Hoping to expand its efforts to vault past traditional data warehouses in the era of big data and the cloud, Snowflake Computing Inc. today announced a massive $100 million late-stage funding round from a half-dozen new and existing investors.
The Series D round was led by Iconiq Capital, the secretive investment advisory firm for Facebook Inc. Chief Executive Mark Zuckerberg and other clients, and Madrona Venture Group, the veteran venture capital firm in Seattle. Existing investors Altimeter Capital, Redpoint Ventures, Sutter Hill Ventures and Wing Ventures joined in. The company has now raised a total of $205 million.
D rounds are often a prelude to an initial public offering, and Chief Executive Bob Muglia (pictured) has talked in the past about Snowflake going public eventually. But the size of the round gives the five-year-old company some room to wait as it spends big on expansion plans, delaying profitability for the time being.
“We’re in a growth mode,” said Muglia, who told SiliconANGLE that the company doubled its customer base and quadrupled data storage last year. “It would be irresponsible to be profitable at this stage because it would mean we’re not growing as much as we could.”
The San Mateo, California-based company makes a data warehouse built specifically for cloud computing. It’s based on what Muglia said is a simpler and faster architecture than incumbents such as those from Teradata Corp., Hewlett Packard Enterprise Co.’s Vertica Systems, Amazon Web Services and IBM Corp.’s Netezza.
The data warehouse is comprised of three layers: a storage layer that uses AWS’s S3 service, a compute layer that has multiple clusters that can crunch data in parallel, and a services layer to coordinate the transactions. Muglia said the product can scale up to petabytes of data better than older data warehouses, allowing for more simultaneous queries. He said it also can better handle semi-structured data coming from Internet of Things sensors, web pages and business applications.
Although International Data Corp. pegs the data warehouse market at about $15 billion, Muglia thinks the wider capabilities of a cloud data warehouse means the market could be much bigger — $50 billion in the next 10 years, he said. “Our objective is to lead it,” he said.

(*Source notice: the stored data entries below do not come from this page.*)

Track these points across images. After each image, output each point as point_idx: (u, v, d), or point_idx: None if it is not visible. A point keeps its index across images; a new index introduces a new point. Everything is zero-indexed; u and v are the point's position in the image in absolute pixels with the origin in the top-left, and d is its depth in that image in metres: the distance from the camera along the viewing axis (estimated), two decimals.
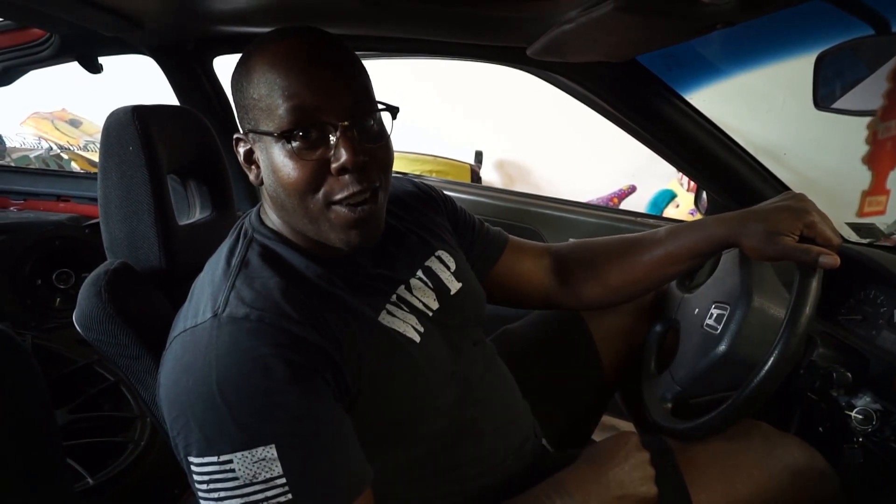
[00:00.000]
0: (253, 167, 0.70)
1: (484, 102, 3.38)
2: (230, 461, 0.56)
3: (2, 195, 1.76)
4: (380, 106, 0.68)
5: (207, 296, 0.65)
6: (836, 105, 0.99)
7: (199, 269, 0.73)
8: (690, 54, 2.08)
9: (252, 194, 1.60)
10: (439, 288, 0.81)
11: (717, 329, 0.86)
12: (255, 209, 0.76)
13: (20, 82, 1.52)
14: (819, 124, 2.31)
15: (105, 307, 0.71)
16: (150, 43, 1.35)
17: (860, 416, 0.82)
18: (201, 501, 0.58)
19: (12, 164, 3.08)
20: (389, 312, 0.72)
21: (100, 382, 1.45)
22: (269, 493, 0.56)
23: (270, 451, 0.56)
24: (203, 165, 0.96)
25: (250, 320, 0.61)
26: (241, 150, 0.71)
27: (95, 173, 0.82)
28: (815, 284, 0.74)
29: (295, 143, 0.63)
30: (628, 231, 1.45)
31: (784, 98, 2.48)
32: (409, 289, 0.77)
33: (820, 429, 0.91)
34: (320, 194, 0.65)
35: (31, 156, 3.45)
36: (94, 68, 1.42)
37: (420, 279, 0.79)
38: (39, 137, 3.51)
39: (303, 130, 0.63)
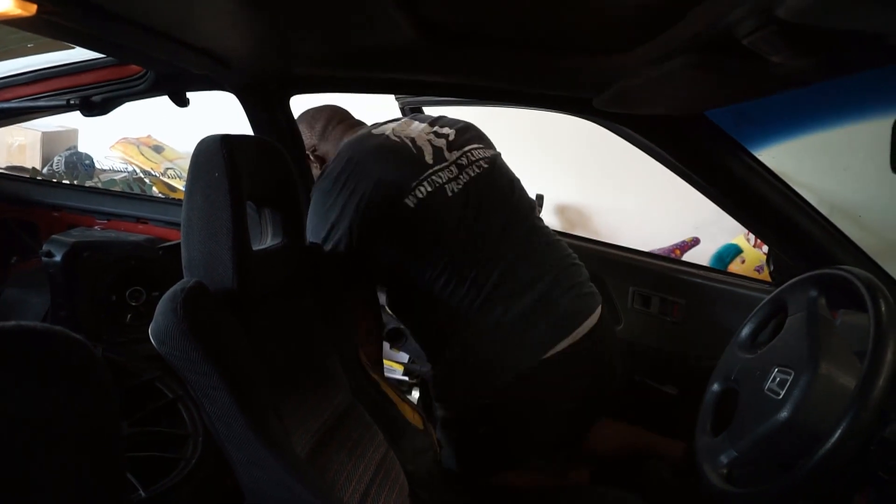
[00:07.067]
0: None
1: (549, 146, 3.39)
2: None
3: (89, 214, 1.89)
4: None
5: None
6: None
7: (268, 293, 0.76)
8: (761, 110, 2.03)
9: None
10: None
11: (779, 394, 0.82)
12: None
13: None
14: None
15: (179, 323, 0.73)
16: (235, 81, 1.44)
17: None
18: None
19: (100, 186, 3.31)
20: None
21: (159, 399, 1.50)
22: None
23: None
24: (280, 194, 1.00)
25: None
26: None
27: (172, 198, 0.87)
28: (890, 353, 0.70)
29: None
30: (689, 283, 1.41)
31: (863, 157, 2.39)
32: None
33: None
34: None
35: (117, 178, 3.70)
36: (182, 102, 1.51)
37: None
38: (126, 161, 3.73)
39: None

Snowflake plans to use the money for a wide range of expanded activities, including more research and development. He also plans a sales expansion both in the U.S. and in the U.K. and moves into other European Union and Asia-Pacific countries. Muglia, a former longtime Microsoft Corp. executive who still has a home in the Seattle area, also announced a new engineering office in Bellevue, Washington, to tap into local cloud expertise seeded by AWS, Microsoft Azure and Google Inc.’s sizable Northwest cloud operation.